Paying off credit card debt can take a really, really long time.
Just how long it takes depends not only on the total amount of debt and the interest rate, but also on how big your paycheck is. A rule of thumb some credit counselors use is that credit card payments should not take up more than 15 percent to 20 percent of your monthly income.
Using that guideline, CreditCards.com looked at the 25 largest cities in the country and calculated how long it would take someone earning the median income to pay off the average credit-card balance.

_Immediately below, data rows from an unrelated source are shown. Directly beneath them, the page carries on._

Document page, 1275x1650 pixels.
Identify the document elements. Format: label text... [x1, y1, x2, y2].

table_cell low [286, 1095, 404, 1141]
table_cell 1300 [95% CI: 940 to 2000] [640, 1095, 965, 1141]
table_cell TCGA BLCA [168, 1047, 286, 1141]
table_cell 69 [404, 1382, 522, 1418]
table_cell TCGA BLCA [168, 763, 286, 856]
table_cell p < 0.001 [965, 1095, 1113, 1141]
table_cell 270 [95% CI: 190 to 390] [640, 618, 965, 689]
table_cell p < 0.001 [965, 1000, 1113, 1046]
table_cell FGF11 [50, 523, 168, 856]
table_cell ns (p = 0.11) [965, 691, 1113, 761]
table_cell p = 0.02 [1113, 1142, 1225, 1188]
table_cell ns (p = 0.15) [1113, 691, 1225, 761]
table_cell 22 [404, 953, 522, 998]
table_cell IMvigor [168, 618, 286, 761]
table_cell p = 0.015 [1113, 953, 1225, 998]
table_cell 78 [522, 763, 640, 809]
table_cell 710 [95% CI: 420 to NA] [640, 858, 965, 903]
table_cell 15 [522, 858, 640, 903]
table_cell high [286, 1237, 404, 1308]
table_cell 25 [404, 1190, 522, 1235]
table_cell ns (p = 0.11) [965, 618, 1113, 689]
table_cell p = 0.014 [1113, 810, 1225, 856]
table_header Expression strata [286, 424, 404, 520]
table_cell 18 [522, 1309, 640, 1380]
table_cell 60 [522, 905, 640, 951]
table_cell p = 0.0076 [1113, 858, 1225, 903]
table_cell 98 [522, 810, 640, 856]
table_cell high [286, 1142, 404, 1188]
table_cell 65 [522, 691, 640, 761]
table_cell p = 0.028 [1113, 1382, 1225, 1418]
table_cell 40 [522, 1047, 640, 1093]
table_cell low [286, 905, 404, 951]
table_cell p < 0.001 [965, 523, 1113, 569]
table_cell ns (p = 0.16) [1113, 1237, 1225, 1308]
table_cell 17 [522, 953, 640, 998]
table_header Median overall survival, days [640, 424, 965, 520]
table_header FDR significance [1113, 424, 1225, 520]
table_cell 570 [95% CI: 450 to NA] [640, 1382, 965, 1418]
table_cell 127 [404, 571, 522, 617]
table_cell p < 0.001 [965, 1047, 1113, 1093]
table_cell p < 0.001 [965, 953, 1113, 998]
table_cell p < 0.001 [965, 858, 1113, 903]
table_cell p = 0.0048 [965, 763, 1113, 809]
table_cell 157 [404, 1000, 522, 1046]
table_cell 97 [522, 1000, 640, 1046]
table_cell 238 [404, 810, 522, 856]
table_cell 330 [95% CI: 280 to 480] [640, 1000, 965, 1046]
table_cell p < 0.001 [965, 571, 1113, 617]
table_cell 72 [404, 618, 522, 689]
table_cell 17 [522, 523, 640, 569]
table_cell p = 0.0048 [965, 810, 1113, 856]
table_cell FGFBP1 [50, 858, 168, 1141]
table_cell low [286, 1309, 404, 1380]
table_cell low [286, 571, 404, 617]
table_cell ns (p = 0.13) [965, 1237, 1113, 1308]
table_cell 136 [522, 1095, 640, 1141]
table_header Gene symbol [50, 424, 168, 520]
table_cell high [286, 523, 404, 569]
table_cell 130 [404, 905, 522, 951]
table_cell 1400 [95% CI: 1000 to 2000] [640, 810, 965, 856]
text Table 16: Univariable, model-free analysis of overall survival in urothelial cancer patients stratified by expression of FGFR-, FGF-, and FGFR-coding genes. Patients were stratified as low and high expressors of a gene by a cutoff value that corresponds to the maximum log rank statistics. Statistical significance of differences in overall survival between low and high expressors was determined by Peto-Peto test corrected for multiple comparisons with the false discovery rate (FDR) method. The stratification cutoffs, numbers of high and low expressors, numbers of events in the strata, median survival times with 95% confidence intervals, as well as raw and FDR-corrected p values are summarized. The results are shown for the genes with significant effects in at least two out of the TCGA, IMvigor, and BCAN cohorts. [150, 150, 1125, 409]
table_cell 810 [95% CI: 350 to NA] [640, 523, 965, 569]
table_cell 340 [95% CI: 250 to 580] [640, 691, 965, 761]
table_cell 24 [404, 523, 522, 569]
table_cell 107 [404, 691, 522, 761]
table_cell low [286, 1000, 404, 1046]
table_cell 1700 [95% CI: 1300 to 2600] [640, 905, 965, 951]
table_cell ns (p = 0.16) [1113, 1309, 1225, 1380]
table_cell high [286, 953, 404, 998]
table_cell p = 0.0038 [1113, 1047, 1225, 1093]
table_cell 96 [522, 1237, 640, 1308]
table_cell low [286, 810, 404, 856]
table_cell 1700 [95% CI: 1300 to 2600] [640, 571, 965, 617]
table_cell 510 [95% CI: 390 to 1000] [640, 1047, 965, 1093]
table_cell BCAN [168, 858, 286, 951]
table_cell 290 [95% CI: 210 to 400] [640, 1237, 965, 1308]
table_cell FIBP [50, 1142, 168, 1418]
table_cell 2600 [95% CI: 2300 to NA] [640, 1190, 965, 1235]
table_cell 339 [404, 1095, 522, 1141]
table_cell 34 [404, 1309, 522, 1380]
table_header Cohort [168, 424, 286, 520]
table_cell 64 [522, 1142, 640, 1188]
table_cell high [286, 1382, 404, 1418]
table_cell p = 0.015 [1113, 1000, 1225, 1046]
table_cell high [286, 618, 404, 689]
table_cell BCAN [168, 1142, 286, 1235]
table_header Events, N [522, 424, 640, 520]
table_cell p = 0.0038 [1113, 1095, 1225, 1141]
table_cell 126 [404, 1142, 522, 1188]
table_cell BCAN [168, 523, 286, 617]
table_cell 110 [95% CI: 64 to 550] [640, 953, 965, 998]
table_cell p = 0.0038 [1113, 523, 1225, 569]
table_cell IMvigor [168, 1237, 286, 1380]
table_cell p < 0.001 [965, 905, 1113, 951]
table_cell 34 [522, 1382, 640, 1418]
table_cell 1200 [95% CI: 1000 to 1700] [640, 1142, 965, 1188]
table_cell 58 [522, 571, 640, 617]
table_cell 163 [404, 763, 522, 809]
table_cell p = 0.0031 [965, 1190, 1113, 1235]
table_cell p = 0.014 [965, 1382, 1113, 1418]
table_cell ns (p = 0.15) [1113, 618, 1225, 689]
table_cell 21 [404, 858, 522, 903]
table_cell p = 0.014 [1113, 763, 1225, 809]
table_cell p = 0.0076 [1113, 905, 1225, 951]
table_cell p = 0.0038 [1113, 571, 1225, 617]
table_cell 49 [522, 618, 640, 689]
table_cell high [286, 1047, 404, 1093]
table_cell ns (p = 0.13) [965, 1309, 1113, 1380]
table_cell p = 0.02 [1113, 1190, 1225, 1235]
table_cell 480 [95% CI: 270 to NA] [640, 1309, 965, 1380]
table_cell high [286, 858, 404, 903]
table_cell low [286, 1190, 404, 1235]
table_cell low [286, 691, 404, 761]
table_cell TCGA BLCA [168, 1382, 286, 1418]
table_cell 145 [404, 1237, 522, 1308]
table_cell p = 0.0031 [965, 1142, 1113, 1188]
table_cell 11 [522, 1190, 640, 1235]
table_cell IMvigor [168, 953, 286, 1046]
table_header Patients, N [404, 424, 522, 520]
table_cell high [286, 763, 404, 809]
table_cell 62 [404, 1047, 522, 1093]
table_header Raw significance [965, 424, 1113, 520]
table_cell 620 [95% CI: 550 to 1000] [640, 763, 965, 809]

Out of the cities studied, Washington had the highest average credit-card balance of $5,046 as of last year. But with a median income of $45,909 — also the highest for the 25 cities — consumers there may not be as burdened by their debt as consumers in other cities with lower average debt levels, says Matt Schulz, senior industry analyst for CreditCards.com. A person earning the median income in D.C. and paying 15 percent of earnings toward the debt could be debt-free in 10 months and pay $286 in interest, assuming a 13 percent interest rate.
San Antonio had the lowest average credit-card balance at $4,880. But because of the lower median pay — of $27,491 — consumers there may struggle more to pay off their debt. The site calculated that someone earning the median paycheck would need to make payments for 16 months and pay $448 in interest before their cards were paid off.
People in San Francisco would have the easiest time affording their credit card debt. Paying off the average balance of $4,393 would take nine months for someone making the median $42,613 and dedicating 15 percent of their pay to the cause.
Short of asking for a raise, there are a few steps you can take to speed up the process. For starters, always make more than the minimum payment, Schulz says. Otherwise interest charges can pile up and the process can take much longer.
Borrowers should also try to lower the interest rate being charged on the debt, Schulz says. If you can’t transfer the balance to a zero-percent credit card, call the credit-card issuer to see if they will lower your interest rate, he suggests. Even a small decrease of one or two percentage points can make a difference, he says.
Consumers can also ask credit-card issuers to waive other fees, says Bruce McClary, a spokesman for the National Foundation for Credit Counseling. For instance, some companies might waive annual fees for some customers, he says.
When figuring out which card to pay first, targeting the credit card with the highest interest rate may save the most money, McClary says. Some people may be more motivated by paying the smallest balance first and then using the payments that used to go there to pay off the other cards.
Of course, the best move is to pay off the balance in full each month, both Schulz and McClary say.